▸ TEXT SEGMENT:
These varieties are built to thrive in the conditions where you live

Top Pick

‘Turkish Orange’ eggplant

Days to maturity: 65 to 85

Eggplants have got to be one of the most beautiful vegetables ever. There are so many shapes, sizes, and colors. ‘Turkish Orange’ is an heirloom variety that adds another color to the spectrum. This 3-inch round beauty is sweet, with little to none of the bitterness often associated with eggplants. As they mature, the fruit turns a darker orange, and the seeds mature—which impart bitterness to the flesh. The more mature fruits lend themselves to stuffing, allowing you to scoop out the slightly bitter seeds. The plants are diminutive, only growing 18 to 22 inches tall, but they yield a surprisingly large harvest. As with all eggplants, ‘Turkish Orange’ is a heat lover, so don’t put it out in your garden too early. Although I wouldn’t want to attempt to make eggplant parmesan or rollatini with these cute little guys, they can be used in most other eggplant recipes.


‘Mountain Fresh’ tomato

‘Mountain Fresh’ tomato

Days to maturity: 77

‘Mountain Fresh’ tomatoes are well suited for growing in the Northeast, as they tolerate cool and wet conditions, and that seems like what we have every spring. It reliably produces big, flavorful red tomatoes weighing in at 8 to 12 ounces. This variety is resistant to several diseases (Fusarium wilt 1 and 2, nematodes, blossom-end rot, and Verticillium wilt). Check your soil pH, as it prefers soil ranging between 5.5 and 7.5. These determinate plants are great for home gardeners and market gardeners alike. They consistently rate high in our annual Tomato Basil Festival taste test, too.

‘Aunt Molly’s’ ground cherry

‘Aunt Molly’s’ ground cherry

Days to maturity: 65

‘Aunt Molly’s’ ground cherry is definitely not something that you’ll find at your local grocery store. This funny-looking fruit has acquired a following at our farm stand. Although they look like a miniature tomatillo, these ½- to ¾-inch fruits are used more for snacking and baking. They are surprisingly sweet, tasting like a cross between a pineapple and a strawberry, with just the right amount of tang.

▸ WORK INSTRUCTIONS:
1) In the vegetable variety text, why are the more mature ‘Turkish Orange’ eggplants good for stuffing?
2) Turn the vegetable variety text's paragraph beginning "‘Mountain Fresh’ tomatoes are well suited" into a short bulleted list that keeps its main facts.
3) Pick up the vegetable variety text after its last sentence and keep writing in the same style.

▸ ENTRIES SUPPLIED:
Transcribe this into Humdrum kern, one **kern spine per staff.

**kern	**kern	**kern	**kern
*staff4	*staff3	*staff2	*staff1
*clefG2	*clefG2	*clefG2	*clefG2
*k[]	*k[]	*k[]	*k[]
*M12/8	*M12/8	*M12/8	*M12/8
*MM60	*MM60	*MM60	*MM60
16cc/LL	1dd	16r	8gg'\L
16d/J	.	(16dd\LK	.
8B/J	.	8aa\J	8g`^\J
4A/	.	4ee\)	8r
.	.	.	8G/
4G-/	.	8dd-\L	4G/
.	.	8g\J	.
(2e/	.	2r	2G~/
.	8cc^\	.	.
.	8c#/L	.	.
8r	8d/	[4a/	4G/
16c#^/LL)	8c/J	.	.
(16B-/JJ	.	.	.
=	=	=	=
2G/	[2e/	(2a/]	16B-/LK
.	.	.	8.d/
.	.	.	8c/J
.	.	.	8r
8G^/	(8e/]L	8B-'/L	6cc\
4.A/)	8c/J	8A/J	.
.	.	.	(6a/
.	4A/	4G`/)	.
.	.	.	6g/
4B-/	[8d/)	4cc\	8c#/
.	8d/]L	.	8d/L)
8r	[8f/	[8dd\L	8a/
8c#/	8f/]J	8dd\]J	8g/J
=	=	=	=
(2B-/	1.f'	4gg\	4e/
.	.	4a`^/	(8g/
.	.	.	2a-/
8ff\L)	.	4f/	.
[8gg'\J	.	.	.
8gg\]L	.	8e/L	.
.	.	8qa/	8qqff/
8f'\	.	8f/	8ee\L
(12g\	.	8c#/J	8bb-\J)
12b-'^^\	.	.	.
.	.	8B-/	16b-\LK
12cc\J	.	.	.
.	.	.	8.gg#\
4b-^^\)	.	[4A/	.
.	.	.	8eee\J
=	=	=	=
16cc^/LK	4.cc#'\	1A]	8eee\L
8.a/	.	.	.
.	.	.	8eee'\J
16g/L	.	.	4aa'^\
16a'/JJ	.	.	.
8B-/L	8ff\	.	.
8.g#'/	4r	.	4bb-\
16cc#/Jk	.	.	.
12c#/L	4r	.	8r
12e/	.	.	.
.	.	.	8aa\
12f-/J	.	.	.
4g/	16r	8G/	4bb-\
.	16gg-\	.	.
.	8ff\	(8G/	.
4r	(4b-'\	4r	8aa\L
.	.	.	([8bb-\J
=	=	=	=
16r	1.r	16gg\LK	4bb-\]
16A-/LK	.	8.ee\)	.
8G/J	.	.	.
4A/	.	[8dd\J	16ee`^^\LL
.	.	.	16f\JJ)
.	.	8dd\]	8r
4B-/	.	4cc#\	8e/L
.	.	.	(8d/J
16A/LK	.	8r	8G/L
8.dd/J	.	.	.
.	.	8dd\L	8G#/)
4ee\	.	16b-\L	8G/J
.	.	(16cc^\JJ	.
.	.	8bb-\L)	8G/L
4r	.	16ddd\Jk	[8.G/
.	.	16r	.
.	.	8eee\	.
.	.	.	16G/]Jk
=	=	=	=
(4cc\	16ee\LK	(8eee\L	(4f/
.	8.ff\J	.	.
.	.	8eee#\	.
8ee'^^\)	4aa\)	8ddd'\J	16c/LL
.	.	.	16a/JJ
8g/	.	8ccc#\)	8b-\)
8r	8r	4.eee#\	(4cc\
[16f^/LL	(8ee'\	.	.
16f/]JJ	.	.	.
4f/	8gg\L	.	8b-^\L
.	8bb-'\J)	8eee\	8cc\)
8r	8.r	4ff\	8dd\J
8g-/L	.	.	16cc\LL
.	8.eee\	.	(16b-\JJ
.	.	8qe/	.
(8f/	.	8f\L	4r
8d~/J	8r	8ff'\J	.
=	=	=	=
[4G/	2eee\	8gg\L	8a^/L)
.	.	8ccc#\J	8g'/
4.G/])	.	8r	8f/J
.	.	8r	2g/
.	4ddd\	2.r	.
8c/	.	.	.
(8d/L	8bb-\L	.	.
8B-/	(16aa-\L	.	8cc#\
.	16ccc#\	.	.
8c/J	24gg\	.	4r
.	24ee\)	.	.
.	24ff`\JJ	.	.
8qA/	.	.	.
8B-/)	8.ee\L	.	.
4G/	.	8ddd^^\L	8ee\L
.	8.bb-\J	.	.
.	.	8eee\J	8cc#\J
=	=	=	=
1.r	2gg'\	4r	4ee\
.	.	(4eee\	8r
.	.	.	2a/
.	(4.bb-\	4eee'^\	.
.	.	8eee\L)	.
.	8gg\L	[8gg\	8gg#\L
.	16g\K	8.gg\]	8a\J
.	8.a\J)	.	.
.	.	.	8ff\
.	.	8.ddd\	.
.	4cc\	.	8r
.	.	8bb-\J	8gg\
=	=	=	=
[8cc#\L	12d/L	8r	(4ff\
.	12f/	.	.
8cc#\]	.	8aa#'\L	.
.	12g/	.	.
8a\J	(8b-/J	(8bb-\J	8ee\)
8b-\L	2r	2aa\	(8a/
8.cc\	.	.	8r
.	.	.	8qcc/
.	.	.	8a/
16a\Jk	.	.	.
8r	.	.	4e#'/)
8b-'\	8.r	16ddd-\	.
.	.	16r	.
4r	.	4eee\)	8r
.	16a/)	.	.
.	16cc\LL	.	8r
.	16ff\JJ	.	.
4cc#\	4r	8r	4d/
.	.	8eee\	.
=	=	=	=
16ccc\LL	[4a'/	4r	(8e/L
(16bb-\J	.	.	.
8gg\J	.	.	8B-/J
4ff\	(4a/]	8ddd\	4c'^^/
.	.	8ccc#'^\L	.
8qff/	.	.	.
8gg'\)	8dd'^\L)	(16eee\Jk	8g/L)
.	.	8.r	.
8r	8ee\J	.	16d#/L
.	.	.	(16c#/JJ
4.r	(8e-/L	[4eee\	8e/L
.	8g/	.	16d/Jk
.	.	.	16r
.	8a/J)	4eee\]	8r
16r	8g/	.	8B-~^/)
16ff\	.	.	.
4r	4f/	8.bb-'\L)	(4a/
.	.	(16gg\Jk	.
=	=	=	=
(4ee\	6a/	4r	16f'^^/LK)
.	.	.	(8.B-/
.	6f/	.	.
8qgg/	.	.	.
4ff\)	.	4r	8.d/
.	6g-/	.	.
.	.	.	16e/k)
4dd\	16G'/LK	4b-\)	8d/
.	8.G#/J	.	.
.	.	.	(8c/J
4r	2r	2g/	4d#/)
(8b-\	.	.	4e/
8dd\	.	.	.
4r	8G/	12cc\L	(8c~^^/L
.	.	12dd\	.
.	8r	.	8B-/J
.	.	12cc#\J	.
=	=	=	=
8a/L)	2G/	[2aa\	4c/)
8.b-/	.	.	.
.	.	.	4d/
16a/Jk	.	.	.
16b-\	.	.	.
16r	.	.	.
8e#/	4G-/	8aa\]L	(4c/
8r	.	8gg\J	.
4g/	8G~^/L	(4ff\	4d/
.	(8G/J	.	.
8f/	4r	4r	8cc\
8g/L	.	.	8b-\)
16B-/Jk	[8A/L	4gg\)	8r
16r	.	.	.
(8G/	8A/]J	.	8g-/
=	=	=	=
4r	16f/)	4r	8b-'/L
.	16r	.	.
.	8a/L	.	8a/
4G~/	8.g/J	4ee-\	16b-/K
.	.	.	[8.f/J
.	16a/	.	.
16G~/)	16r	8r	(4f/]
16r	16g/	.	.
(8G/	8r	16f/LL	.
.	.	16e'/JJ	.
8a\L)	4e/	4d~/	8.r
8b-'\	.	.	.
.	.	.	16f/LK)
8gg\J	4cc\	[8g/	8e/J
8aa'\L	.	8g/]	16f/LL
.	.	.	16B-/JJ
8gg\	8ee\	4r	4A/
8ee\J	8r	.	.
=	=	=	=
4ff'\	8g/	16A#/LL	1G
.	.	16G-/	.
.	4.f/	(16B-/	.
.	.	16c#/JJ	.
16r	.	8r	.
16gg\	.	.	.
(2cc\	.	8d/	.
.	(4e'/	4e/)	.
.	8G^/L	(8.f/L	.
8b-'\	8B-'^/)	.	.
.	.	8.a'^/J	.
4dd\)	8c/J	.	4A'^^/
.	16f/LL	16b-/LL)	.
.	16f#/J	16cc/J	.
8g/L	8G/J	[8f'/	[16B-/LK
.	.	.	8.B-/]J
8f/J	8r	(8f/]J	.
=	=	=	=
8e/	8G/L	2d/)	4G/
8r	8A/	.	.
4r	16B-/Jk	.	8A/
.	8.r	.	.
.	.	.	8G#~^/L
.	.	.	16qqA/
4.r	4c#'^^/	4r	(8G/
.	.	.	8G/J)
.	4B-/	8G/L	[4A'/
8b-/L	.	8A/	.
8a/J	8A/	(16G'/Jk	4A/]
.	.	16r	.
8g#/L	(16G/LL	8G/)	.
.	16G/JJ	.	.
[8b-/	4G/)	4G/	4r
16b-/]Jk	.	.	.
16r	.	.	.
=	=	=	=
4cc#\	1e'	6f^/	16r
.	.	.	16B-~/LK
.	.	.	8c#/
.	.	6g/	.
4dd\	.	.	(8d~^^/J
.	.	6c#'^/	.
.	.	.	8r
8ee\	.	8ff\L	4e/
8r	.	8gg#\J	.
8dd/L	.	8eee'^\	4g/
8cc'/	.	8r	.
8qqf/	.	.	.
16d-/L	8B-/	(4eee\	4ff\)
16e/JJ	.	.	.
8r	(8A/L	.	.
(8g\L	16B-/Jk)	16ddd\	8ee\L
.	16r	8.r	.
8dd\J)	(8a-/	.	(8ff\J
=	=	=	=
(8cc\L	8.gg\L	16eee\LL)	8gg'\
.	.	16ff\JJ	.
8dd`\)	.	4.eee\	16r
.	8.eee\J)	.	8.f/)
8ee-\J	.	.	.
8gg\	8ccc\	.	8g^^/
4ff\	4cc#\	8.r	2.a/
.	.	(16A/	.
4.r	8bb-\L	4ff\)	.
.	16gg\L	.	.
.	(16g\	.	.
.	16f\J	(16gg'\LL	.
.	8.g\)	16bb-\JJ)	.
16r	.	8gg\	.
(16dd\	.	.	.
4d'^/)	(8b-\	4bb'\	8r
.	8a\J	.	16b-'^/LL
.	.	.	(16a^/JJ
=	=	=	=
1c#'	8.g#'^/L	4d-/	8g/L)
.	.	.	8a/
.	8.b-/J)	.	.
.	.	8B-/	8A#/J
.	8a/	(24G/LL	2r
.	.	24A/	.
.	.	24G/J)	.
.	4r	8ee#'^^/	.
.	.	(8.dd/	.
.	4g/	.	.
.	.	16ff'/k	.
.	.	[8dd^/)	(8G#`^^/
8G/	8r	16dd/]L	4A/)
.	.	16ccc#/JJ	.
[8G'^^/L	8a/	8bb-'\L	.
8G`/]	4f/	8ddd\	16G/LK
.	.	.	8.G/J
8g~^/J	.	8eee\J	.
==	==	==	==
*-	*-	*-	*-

▸ TASK-BY-TASK ANSWERS:
1) As the fruit matures, its seeds mature too and make the flesh bitter. Stuffing involves scooping out the inside, so the slightly bitter seeds get removed.

2)
- Suited to the Northeast because it tolerates cool, wet spring conditions
- Reliably produces big, flavorful red tomatoes of 8 to 12 ounces
- Resists Fusarium wilt 1 and 2, nematodes, blossom-end rot, and Verticillium wilt
- Prefers soil pH between 5.5 and 7.5
- Determinate plants, good for home and market gardeners
- Consistently rates high in the annual Tomato Basil Festival taste test

3)
Their high pectin content makes them especially great for jam and pies. These plants are heavy feeders, so be sure to enrich your soil with plenty of compost. The seeds should be started indoors approximately four to six weeks before the last frost date. Ground cherries are tall, sprawling plants, so give them plenty of room in the garden.

‘Savannah’ bean is a good vegetables for the northeast

‘Savannah’ bean

Days to maturity: 55

With this variety, you can expect to harvest loads of exceptionally dark green, straight, small-seeded, crisp green beans. ‘Savannah’ bean plants are sturdy, upright, and require no staking, which makes harvesting easy. This variety is resistant to several diseases including BCMV, NY15, curly top virus, golden mosaic, and anthracnose.

These are the perfect beans to snack on raw, fresh out of the garden. Flavorful when lightly steamed, they are delicious however you prefer to prepare them. Because of the straight bean pods, ‘Savannah’ beans are prized for canning and pickling. When you compare the look of this bean side by side with any other, you will not be able to resist it.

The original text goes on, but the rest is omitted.